The variance helps in assessing the reliability of the mean. A low variance suggests that the mean is a reliable representation of the data, whereas a high variance might indicate outliers or a more diverse data set.
Covariance
Covariance is another statistical measure that indicates how two variables change together. Unlike the mean or variance, covariance specifically focuses on the relationship between two different variables. If one variable increases when the other increases, the covariance is positive. If one decreases when the other increases, the covariance is negative.
  • Formula for covariance: \(Cov_{xy} = \frac{\sum{xy} - n\bar{x}\bar{y}}{n - 1}\)
  • In our case, calculate using \(\sum{xy}, \bar{x}, \) and \( \bar{y}\).
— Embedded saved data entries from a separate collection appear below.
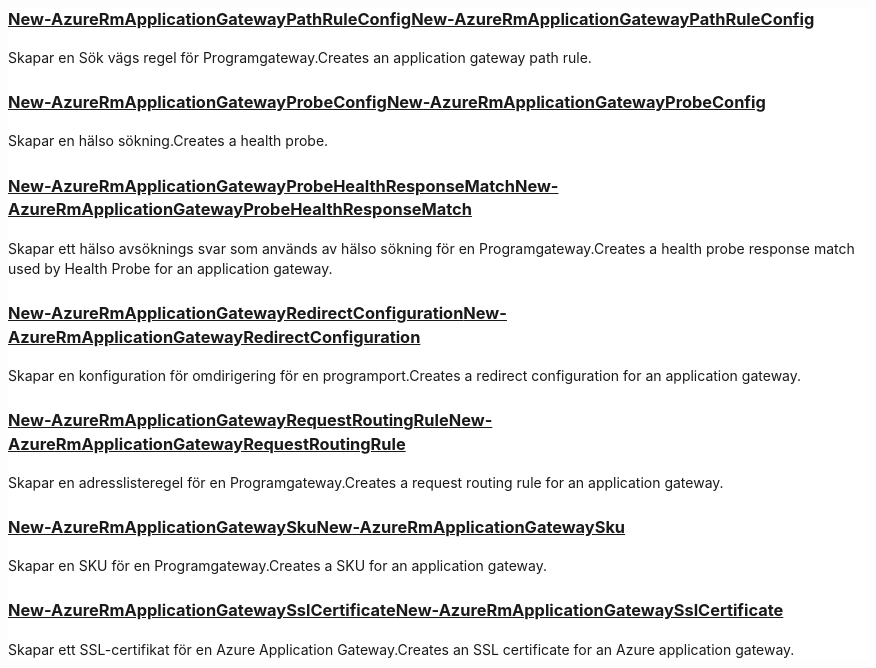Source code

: ### [<span data-ttu-id="9a722-344">New-AzureRmApplicationGatewayPathRuleConfig</span><span class="sxs-lookup"><span data-stu-id="9a722-344">New-AzureRmApplicationGatewayPathRuleConfig</span></span>](New-AzureRmApplicationGatewayPathRuleConfig.md)
<span data-ttu-id="9a722-345">Skapar en Sök vägs regel för Programgateway.</span><span class="sxs-lookup"><span data-stu-id="9a722-345">Creates an application gateway path rule.</span></span>

### [<span data-ttu-id="9a722-346">New-AzureRmApplicationGatewayProbeConfig</span><span class="sxs-lookup"><span data-stu-id="9a722-346">New-AzureRmApplicationGatewayProbeConfig</span></span>](New-AzureRmApplicationGatewayProbeConfig.md)
<span data-ttu-id="9a722-347">Skapar en hälso sökning.</span><span class="sxs-lookup"><span data-stu-id="9a722-347">Creates a health probe.</span></span>

### [<span data-ttu-id="9a722-348">New-AzureRmApplicationGatewayProbeHealthResponseMatch</span><span class="sxs-lookup"><span data-stu-id="9a722-348">New-AzureRmApplicationGatewayProbeHealthResponseMatch</span></span>](New-AzureRmApplicationGatewayProbeHealthResponseMatch.md)
<span data-ttu-id="9a722-349">Skapar ett hälso avsöknings svar som används av hälso sökning för en Programgateway.</span><span class="sxs-lookup"><span data-stu-id="9a722-349">Creates a health probe response match used by Health Probe for an application gateway.</span></span>

### [<span data-ttu-id="9a722-350">New-AzureRmApplicationGatewayRedirectConfiguration</span><span class="sxs-lookup"><span data-stu-id="9a722-350">New-AzureRmApplicationGatewayRedirectConfiguration</span></span>](New-AzureRmApplicationGatewayRedirectConfiguration.md)
<span data-ttu-id="9a722-351">Skapar en konfiguration för omdirigering för en programport.</span><span class="sxs-lookup"><span data-stu-id="9a722-351">Creates a redirect configuration for an application gateway.</span></span>

### [<span data-ttu-id="9a722-352">New-AzureRmApplicationGatewayRequestRoutingRule</span><span class="sxs-lookup"><span data-stu-id="9a722-352">New-AzureRmApplicationGatewayRequestRoutingRule</span></span>](New-AzureRmApplicationGatewayRequestRoutingRule.md)
<span data-ttu-id="9a722-353">Skapar en adresslisteregel för en Programgateway.</span><span class="sxs-lookup"><span data-stu-id="9a722-353">Creates a request routing rule for an application gateway.</span></span>

### [<span data-ttu-id="9a722-354">New-AzureRmApplicationGatewaySku</span><span class="sxs-lookup"><span data-stu-id="9a722-354">New-AzureRmApplicationGatewaySku</span></span>](New-AzureRmApplicationGatewaySku.md)
<span data-ttu-id="9a722-355">Skapar en SKU för en Programgateway.</span><span class="sxs-lookup"><span data-stu-id="9a722-355">Creates a SKU for an application gateway.</span></span>

### [<span data-ttu-id="9a722-356">New-AzureRmApplicationGatewaySslCertificate</span><span class="sxs-lookup"><span data-stu-id="9a722-356">New-AzureRmApplicationGatewaySslCertificate</span></span>](New-AzureRmApplicationGatewaySslCertificate.md)
<span data-ttu-id="9a722-357">Skapar ett SSL-certifikat för en Azure Application Gateway.</span><span class="sxs-lookup"><span data-stu-id="9a722-357">Creates an SSL certificate for an Azure application gateway.</span></span>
Covariance can be tricky to interpret, as its magnitude is not as straightforward as correlation. But it's an important step before calculating the correlation coefficient, which normalizes covariance.
Sample Correlation
The sample correlation coefficient, often symbolized by \( r \), is a statistical measure that describes the strength and direction of a linear relationship between two variables on a scatterplot. This measure normalizes covariance and converts it into a more intuitive value that ranges between -1 and 1.
  • Calculation formula: \(r = \frac{Cov_{xy}}{\sqrt{S_x^2 \cdot S_y^2}}\)
  • If \( r \) is close to 1, the relation between the variables is strong and positive.
  • If \( r \) is close to -1, the relation is strong but negative.
In our context of bonuses and company performance, a strong positive \( r \) would suggest that high bonuses correspond to better performance, while a strong negative \( r \) would imply the opposite. The correlation, when properly interpreted, can offer insights into the potential causative or associative relationships between two sets of data.